- [Material to process]
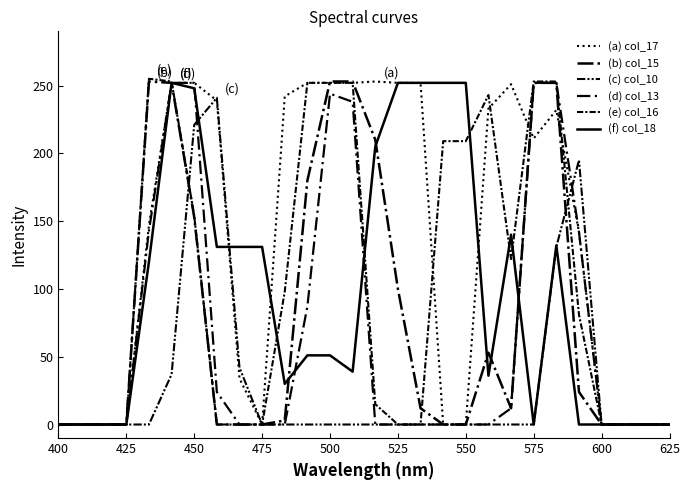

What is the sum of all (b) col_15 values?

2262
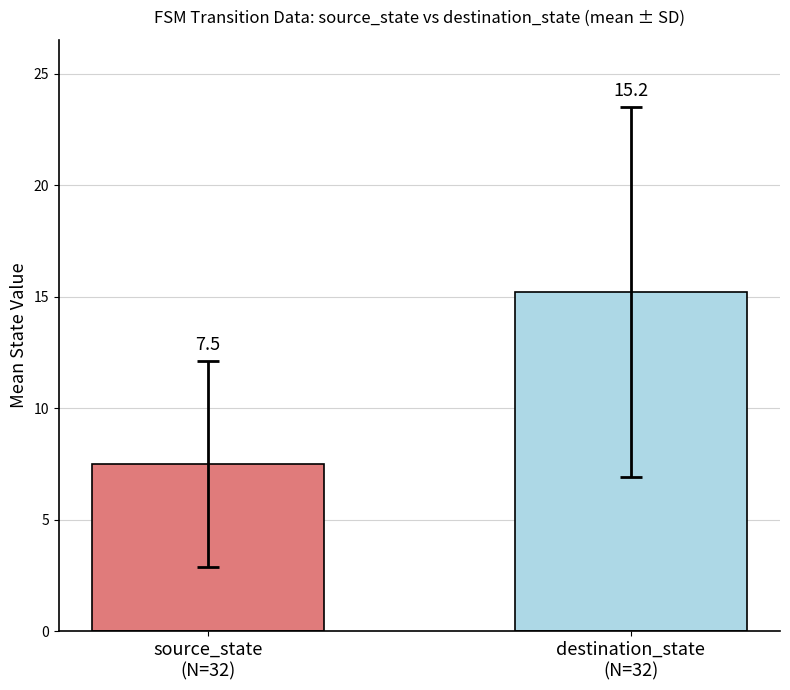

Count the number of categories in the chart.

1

==

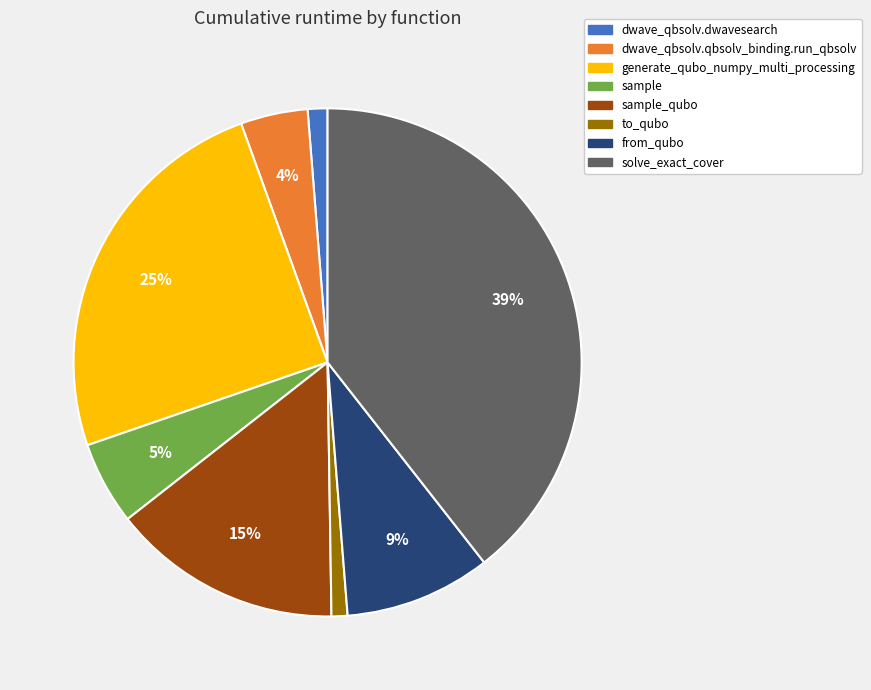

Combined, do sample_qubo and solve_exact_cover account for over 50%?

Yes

- [What you need to do] Format everything in the material above, from the line containing "What is the sum of all (b) col_15 values?" down to the line containing "Count the number of categories in the chart.", as a numbered list without blank lines. Omit the pictures.

- [Exercise answer]
1. What is the sum of all (b) col_15 values?
2. 2262
3. Count the number of categories in the chart.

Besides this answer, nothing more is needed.